***** Entries provided

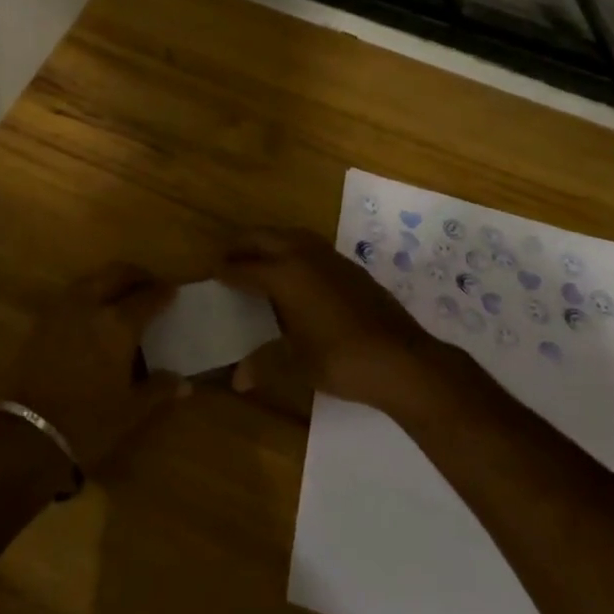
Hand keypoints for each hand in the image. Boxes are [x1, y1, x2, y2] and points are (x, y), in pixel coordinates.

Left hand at [4, 264, 188, 472]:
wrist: (29, 433)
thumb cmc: (89, 422)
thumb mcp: (130, 409)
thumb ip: (158, 389)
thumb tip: (185, 383)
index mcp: (118, 324)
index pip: (147, 296)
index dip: (163, 292)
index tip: (172, 291)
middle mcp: (91, 305)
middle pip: (117, 273)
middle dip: (136, 276)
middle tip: (149, 285)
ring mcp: (63, 309)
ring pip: (92, 279)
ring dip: (110, 280)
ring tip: (121, 296)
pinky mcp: (43, 319)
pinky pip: (72, 294)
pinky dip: (88, 293)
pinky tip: (93, 313)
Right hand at [217, 227, 438, 414]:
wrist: (401, 359)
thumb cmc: (341, 360)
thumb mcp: (297, 364)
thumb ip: (264, 363)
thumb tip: (237, 379)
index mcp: (285, 274)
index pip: (245, 267)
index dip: (226, 270)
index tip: (211, 271)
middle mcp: (304, 256)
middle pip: (265, 237)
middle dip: (242, 244)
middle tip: (226, 256)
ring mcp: (330, 257)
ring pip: (290, 235)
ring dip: (269, 241)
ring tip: (257, 257)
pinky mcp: (349, 266)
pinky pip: (310, 245)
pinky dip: (293, 249)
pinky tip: (295, 271)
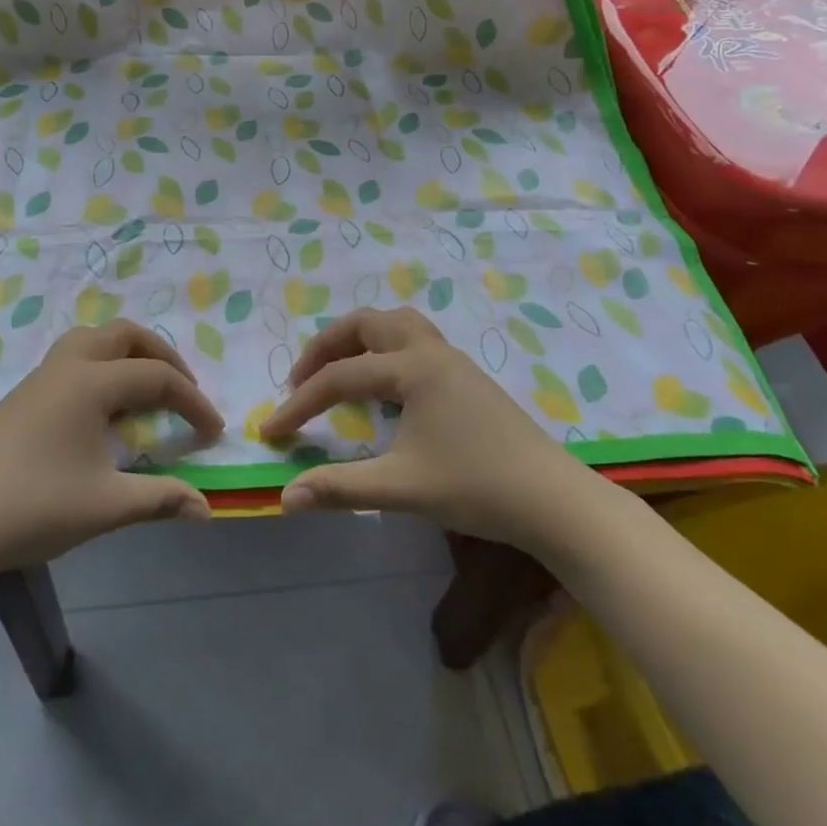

**********

Your goal: Your answer must reproduce exactly the lines from the line with "index tip: (211, 271)" through the end of the material, both ends included, with every picture dropped.

Output of the exercise:
index tip: (211, 271)
middle mcp: (304, 256)
middle pip: (265, 237)
middle dip: (242, 244)
middle tip: (226, 256)
ring mcp: (330, 257)
ring pip: (290, 235)
ring dip: (269, 241)
ring tip: (257, 257)
pinky mcp: (349, 266)
pinky pip: (310, 245)
pinky dip: (293, 249)
pinky tip: (295, 271)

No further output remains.